(TASK DETAILS): Set down exactly the lines below between the line holding "306. See supra Part III.A." and the line holding "Deposits | Today", inclusive; no other line belongs in the answer.

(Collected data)
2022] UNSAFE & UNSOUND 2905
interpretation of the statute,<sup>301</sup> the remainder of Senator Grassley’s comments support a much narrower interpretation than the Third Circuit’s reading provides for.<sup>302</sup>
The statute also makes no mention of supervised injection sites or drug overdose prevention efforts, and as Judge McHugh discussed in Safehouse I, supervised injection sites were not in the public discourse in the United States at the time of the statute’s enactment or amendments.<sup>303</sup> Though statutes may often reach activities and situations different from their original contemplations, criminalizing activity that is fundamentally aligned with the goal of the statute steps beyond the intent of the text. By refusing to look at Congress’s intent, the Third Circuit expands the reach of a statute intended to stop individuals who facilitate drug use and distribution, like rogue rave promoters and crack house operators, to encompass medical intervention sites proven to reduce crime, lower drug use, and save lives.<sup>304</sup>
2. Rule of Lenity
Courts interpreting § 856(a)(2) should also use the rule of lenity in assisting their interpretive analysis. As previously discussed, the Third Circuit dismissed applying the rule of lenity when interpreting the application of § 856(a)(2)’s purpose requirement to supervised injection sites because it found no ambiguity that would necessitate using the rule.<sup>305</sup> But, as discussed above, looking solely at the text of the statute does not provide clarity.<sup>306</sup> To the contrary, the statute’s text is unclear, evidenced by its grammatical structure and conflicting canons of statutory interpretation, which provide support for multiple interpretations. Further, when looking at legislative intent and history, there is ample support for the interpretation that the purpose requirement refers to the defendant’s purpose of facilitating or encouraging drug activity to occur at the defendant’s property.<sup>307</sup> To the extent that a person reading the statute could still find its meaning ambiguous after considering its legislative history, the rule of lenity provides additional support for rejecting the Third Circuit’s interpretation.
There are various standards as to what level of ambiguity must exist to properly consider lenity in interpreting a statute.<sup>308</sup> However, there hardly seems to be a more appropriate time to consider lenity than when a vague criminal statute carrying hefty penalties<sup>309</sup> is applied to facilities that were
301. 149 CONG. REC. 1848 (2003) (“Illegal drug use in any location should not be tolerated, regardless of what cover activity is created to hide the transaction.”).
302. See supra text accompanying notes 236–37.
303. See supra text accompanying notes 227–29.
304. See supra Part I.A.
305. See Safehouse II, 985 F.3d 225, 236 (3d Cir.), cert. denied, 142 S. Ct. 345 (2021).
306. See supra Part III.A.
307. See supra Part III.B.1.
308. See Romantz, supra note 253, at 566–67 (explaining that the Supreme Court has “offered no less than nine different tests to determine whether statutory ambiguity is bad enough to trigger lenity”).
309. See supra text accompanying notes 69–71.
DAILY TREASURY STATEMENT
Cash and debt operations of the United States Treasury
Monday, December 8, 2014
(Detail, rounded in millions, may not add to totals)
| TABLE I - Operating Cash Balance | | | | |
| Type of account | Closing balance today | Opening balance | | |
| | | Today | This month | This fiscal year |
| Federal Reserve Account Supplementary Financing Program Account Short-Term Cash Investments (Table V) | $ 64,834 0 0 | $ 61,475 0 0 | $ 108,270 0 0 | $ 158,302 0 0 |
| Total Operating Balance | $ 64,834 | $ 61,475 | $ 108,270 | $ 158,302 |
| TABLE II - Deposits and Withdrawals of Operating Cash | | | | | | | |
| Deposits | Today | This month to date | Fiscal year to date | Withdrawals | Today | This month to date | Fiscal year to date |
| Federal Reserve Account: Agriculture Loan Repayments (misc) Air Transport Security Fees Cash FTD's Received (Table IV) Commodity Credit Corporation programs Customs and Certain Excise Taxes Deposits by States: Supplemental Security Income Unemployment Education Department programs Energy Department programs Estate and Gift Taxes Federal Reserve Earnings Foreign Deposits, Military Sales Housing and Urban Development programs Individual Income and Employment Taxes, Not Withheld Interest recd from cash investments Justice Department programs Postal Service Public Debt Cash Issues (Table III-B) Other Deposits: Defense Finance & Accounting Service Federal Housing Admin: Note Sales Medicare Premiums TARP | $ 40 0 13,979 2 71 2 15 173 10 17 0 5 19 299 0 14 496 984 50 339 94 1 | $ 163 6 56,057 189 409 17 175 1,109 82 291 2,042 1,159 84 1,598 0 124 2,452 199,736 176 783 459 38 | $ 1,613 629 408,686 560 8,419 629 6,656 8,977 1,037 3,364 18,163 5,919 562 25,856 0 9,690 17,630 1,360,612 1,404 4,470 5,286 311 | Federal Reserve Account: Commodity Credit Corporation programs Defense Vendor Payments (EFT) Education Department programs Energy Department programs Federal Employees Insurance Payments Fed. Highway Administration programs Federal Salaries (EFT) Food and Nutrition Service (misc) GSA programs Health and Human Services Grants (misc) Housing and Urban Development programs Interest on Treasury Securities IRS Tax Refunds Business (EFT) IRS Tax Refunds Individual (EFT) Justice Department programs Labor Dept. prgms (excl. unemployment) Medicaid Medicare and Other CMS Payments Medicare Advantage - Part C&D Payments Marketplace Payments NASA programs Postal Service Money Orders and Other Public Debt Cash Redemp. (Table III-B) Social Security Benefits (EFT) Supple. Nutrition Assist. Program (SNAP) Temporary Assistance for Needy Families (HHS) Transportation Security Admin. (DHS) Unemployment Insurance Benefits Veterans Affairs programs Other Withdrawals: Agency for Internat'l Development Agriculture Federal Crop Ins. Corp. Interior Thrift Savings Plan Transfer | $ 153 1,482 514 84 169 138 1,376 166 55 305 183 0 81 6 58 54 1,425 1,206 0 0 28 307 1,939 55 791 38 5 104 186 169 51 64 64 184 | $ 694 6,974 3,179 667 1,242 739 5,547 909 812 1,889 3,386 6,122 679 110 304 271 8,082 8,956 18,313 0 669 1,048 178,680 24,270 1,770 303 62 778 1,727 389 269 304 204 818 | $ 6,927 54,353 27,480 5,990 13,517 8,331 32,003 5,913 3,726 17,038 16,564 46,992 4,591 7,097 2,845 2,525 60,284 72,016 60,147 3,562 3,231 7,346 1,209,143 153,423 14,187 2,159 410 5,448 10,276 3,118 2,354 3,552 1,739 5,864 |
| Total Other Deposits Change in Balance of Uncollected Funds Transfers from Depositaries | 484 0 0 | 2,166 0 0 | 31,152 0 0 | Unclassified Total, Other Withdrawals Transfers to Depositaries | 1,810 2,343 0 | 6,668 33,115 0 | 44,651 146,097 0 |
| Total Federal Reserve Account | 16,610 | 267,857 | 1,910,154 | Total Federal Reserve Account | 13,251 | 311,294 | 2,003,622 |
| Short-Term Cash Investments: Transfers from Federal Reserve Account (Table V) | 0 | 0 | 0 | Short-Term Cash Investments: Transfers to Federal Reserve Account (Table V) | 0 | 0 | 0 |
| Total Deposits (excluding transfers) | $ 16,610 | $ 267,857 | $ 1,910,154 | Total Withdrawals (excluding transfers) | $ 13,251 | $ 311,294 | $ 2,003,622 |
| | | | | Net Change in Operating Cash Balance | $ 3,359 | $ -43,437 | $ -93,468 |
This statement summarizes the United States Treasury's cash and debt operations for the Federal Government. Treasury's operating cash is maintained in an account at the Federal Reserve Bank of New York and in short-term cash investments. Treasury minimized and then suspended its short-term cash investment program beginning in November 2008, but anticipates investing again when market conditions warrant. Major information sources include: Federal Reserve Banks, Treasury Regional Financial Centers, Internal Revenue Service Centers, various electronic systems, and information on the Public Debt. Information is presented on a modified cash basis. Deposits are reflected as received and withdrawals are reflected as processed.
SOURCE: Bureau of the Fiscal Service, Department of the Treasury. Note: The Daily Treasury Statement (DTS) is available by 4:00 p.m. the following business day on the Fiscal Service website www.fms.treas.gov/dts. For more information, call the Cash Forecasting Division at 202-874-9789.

(EXERCISE ANSWER):
306. See supra Part III.A.
307. See supra Part III.B.1.
308. See Romantz, supra note 253, at 566–67 (explaining that the Supreme Court has “offered no less than nine different tests to determine whether statutory ambiguity is bad enough to trigger lenity”).
309. See supra text accompanying notes 69–71.
DAILY TREASURY STATEMENT
Cash and debt operations of the United States Treasury
Monday, December 8, 2014
(Detail, rounded in millions, may not add to totals)
| TABLE I - Operating Cash Balance | | | | |
| Type of account | Closing balance today | Opening balance | | |
| | | Today | This month | This fiscal year |
| Federal Reserve Account Supplementary Financing Program Account Short-Term Cash Investments (Table V) | $ 64,834 0 0 | $ 61,475 0 0 | $ 108,270 0 0 | $ 158,302 0 0 |
| Total Operating Balance | $ 64,834 | $ 61,475 | $ 108,270 | $ 158,302 |
| TABLE II - Deposits and Withdrawals of Operating Cash | | | | | | | |
| Deposits | Today | This month to date | Fiscal year to date | Withdrawals | Today | This month to date | Fiscal year to date |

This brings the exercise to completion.